## Activity list
(a) In the passage on Saudi history, in what year was the Kingdom of Saudi Arabia established?
(b) Rename "King Abdul Aziz" as "Ibn Saud" throughout the portion of the passage on Saudi history starting at "Fig. 3: Map" and ending at "the holy sites.", and write out that portion.

The Third Saudi State

While in Kuwait, the Al Saud family started to make plans to regain power in Riyadh. They were able to accomplish this in 1902 through the young Abdul Aziz Ibn Saud. Abdul Aziz and a number of his followers attacked and defeated the House of Rashid. This marked the rise of the Third Saudi State, which went on to become the modern day Saudi Arabia. Having captured Riyadh, the Al Saud family set out to regain its power in Najd. Al Saud hoped to conquer more territory and regain the glory of the First Saudi State. However, he faced significant opposition, especially from the Ottomans and the Rashidis. In 1906 Ibn Rashid was killed in battle leading to a collapse of his house. This allowed Ibn Saud to establish himself as the dominant power in Najd.

King Abdul Aziz, the Founder of Modern Saudi Arabia.
Fig 2: King Abdul Aziz, the Founder of Modern Saudi Arabia.

During the First World War, Ibn Saud gained military and financial support from the British. A year after the end of the war, he was able to attack and decisively defeat Husayn Ibn Ali, who controlled the Hejaz region. In 1921, Ibn Saud’s forces took control of Northern Arabia and they later attacked Hejaz where they were able to capture Medina and Jeddah in 1925. In 1927, Ibn Saud was given the title King of Najd and Great Britain formally acknowledged the independence of the Saudi State. The right of the king to rule over the Hejaz region was also acknowledged.

Modern Saudi Arabia

Map of Saudi Arabia.
Fig. 3: Map of Saudi Arabia.

The kingdom of Saudi Arabia was established in 1932 following the unification of the two kingdoms of Hejaz and Najd. The unification occurred under King Abdul Aziz who became the ruler of the new Kingdom of Saudi Arabia. Immediately after the unification, King Abdul Aziz took steps to assert his authority as the absolute monarch of the kingdom and prevent Hejazi separatism. In its early years of existence, Saudi Arabia did not have significant financial resources. The kingdom remained poor since government revenues were obtained primarily from agriculture and the money paid by Muslim pilgrims to the holy sites.

The economic situation in my country changed dramatically when huge oil reserves were discovered in 1938 by the American oil company Standard Oil of California (SOCAL). This first discovery was followed by many more which established Saudi Arabia as having the largest oil reserves in the country. From then on, oil revenues became an important source of financing for the Kingdom of Saudi Arabia.

An Oil Rig in Saudi Arabia.
Fig. 4: An Oil Rig in Saudi Arabia.

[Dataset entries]
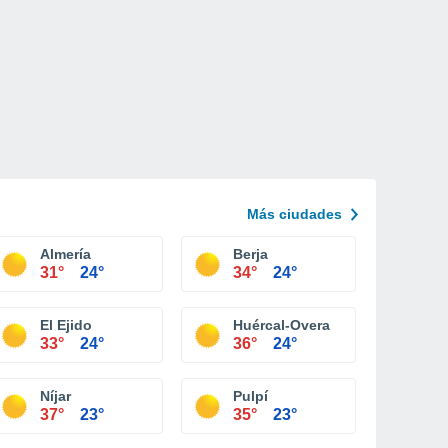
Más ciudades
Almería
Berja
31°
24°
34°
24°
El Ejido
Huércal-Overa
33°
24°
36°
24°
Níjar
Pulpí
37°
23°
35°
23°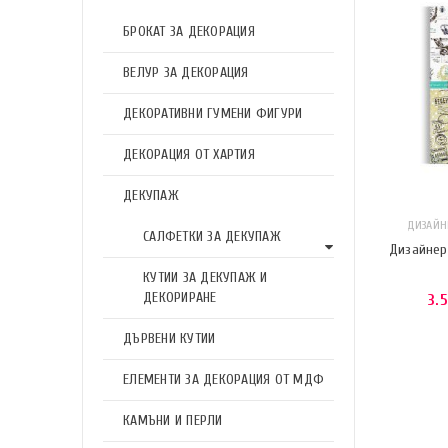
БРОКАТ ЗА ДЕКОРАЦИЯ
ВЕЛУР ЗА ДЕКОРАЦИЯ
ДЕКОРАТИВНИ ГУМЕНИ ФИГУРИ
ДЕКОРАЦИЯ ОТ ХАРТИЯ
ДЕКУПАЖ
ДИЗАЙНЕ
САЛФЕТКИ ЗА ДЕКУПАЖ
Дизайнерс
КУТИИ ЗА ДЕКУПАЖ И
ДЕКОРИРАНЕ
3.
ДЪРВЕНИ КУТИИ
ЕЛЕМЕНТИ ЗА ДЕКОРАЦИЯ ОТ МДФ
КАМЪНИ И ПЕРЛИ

## Answers by item
(a) 1932

(b)
Fig. 3: Map of Saudi Arabia.

The kingdom of Saudi Arabia was established in 1932 following the unification of the two kingdoms of Hejaz and Najd. The unification occurred under Ibn Saud who became the ruler of the new Kingdom of Saudi Arabia. Immediately after the unification, Ibn Saud took steps to assert his authority as the absolute monarch of the kingdom and prevent Hejazi separatism. In its early years of existence, Saudi Arabia did not have significant financial resources. The kingdom remained poor since government revenues were obtained primarily from agriculture and the money paid by Muslim pilgrims to the holy sites.